Quase vinte anos depois, não se pode afirmar que Miles se tenha esquecido da lição. Quanto muito, a sua visão do assunto ficou ainda mais panorâmica – uma espécie de credo que dá mostras de ter vindo ao mundo para desacreditar os aforismos de um Thomas Carlyle, digamos, e deixar patente que o progresso se dá mais pela ação do coletivo do que do indivíduo. Consigo estão os estelares Brian Blade (bateria), Jason Moran (piano), Thomas Morgan (contrabaixo) e Frisell, claro, mas também todos os que lutaram contra a discriminação e a desigualdade (“I Am a Man” foi o lema dos funcionários dos serviços de Higiene Urbana da cidade de Memphis durante a famosa greve de 1968 que culminou no assassinato de Martin Luther King, Jr.). Trata-se, portanto, de uma belíssima reflexão sobre processos históricos e a construção da individualidade sob perspetiva moral. Nem poderia ser de outra maneira: as filhas de Ron chamam-se Honor e Justice.

8 de dezembro de 2017

Seong-Jin Cho: Debussy (Deutsche Grammophon, 2017)



Em 2014, com 19 anos, o sul-coreano Seong-Jin Cho cruzava diariamente a esplanade do Musée d’Orsay, em Paris, e sentia-se no centro do mundo. A justificá-lo, em formação, ao fundo da praça, as estátuas dos seis continentes, criadas para a Exposição Universal de 1878, com Europa e Ásia ao lado uma da outra: “[Entrava e] Chegava a passar meia hora, ali, sentado, a olhar para um dos nenúfares de Monet”, diz. Podia não parecer, mas tratava-se de uma visita de estudo. E a imagem que salta imediatamente à memória é a de Claude Debussy, em 1889, noutra Exposição Universal, a dedicar “horas muito produtivas à kampong [aldeia] javanesa, atento à polirritmia percussiva de um gamelão que dava mostras de ser inesgotável em matéria de combinações de timbres etéreos ou fulgurantes”, contava Robert Godet. “Ele também adorava arte japonesa”, prossegue Seong-Jin, num depoimento recolhido pela sua editora, “em que a perspetiva é tratada de uma maneira completamente diferente da ocidental e em que aquelas partes da tela deixadas em branco têm um significado importante – como as pausas na sua música”. 
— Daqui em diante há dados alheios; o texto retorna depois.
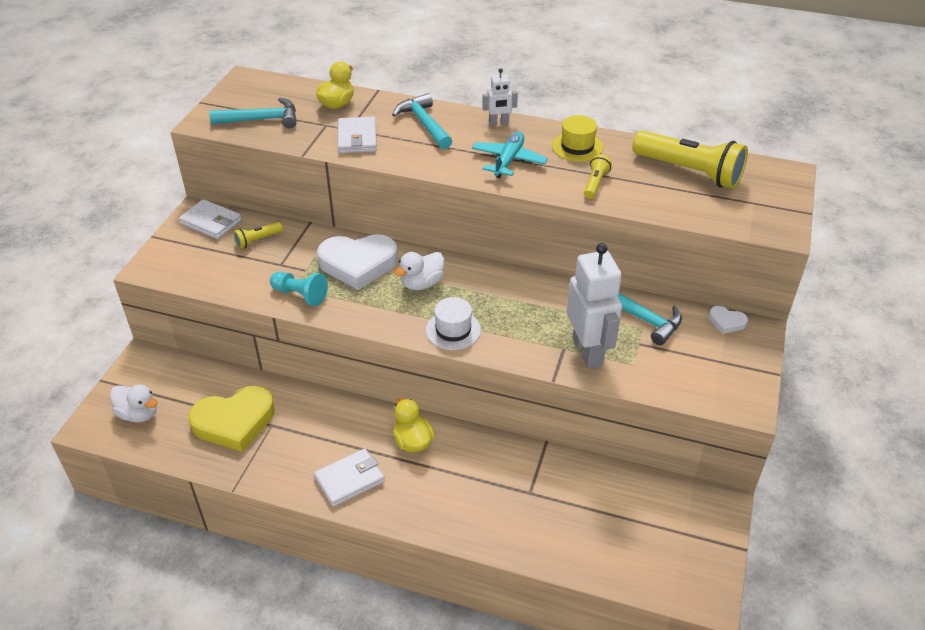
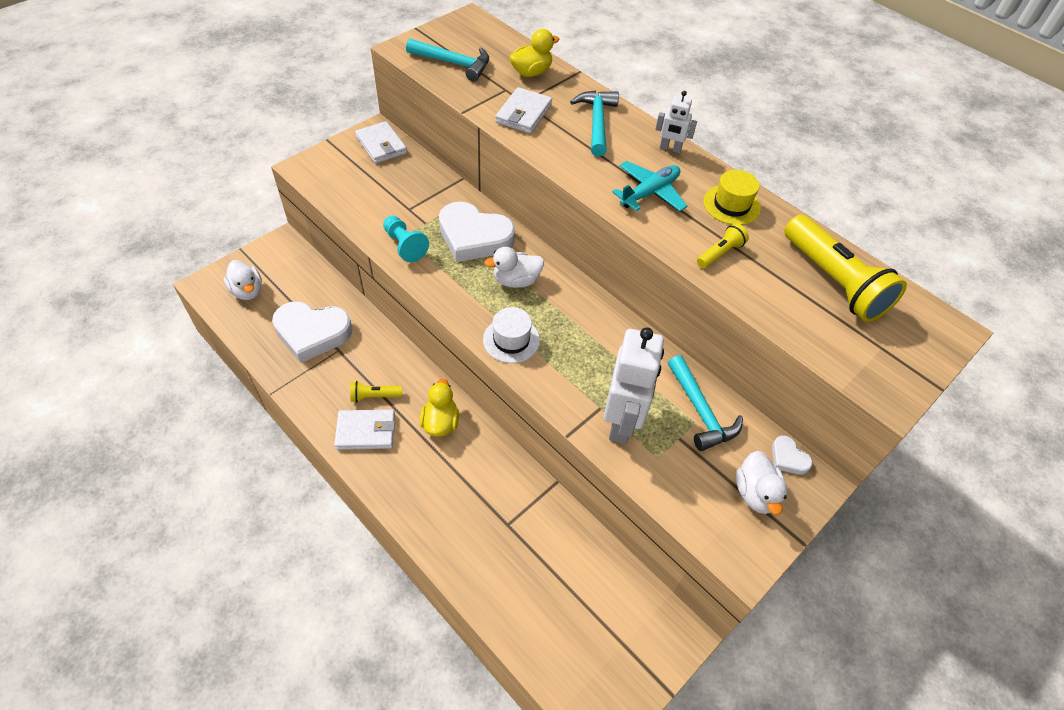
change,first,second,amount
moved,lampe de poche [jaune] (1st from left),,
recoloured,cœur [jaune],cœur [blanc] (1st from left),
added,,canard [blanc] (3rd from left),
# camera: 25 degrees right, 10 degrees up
Refere-se à palavra japonesa Ma (“intervalo”, “espaço”, “tempo”), o jovem pianista, cuja aplicação prática, um dia, foi sintetizada nas páginas de “Japan Architect” por Arata Isozaki nestes termos: “Ma é um alinhamento de sinais – um lugar vazio onde todo o tipo de fenómenos aparece, passa e desaparece.” Conforme lembrou Mallarmé, em cuja poesia Debussy tanto se inspirou: “Nomear um objeto equivale a suprimir três quartos do gozo de um poema… [Já] Sugeri-lo, é um sonho.” Esta forma alusiva, evocativa e simbólica de proceder guia Seong-Jin pelas seis peças de “Images”, por “Children’s Corner”, “Suite bergamasque” e “L’Isle joyeuse”, e atrasa os ponteiros do relógio para o tempo de Gieseking (gravada entre 1951 e 1955, a sua integral de Debussy foi reeditada este ano) ou, quiçá, para o de Benedetti Michelangeli, dois que honraram a ambição do compositor em escrever para um “piano sem martelos”, líquido, quase gasoso. E eis que retorna, esse Debussy, envolto em incensos e sedas perfumadas.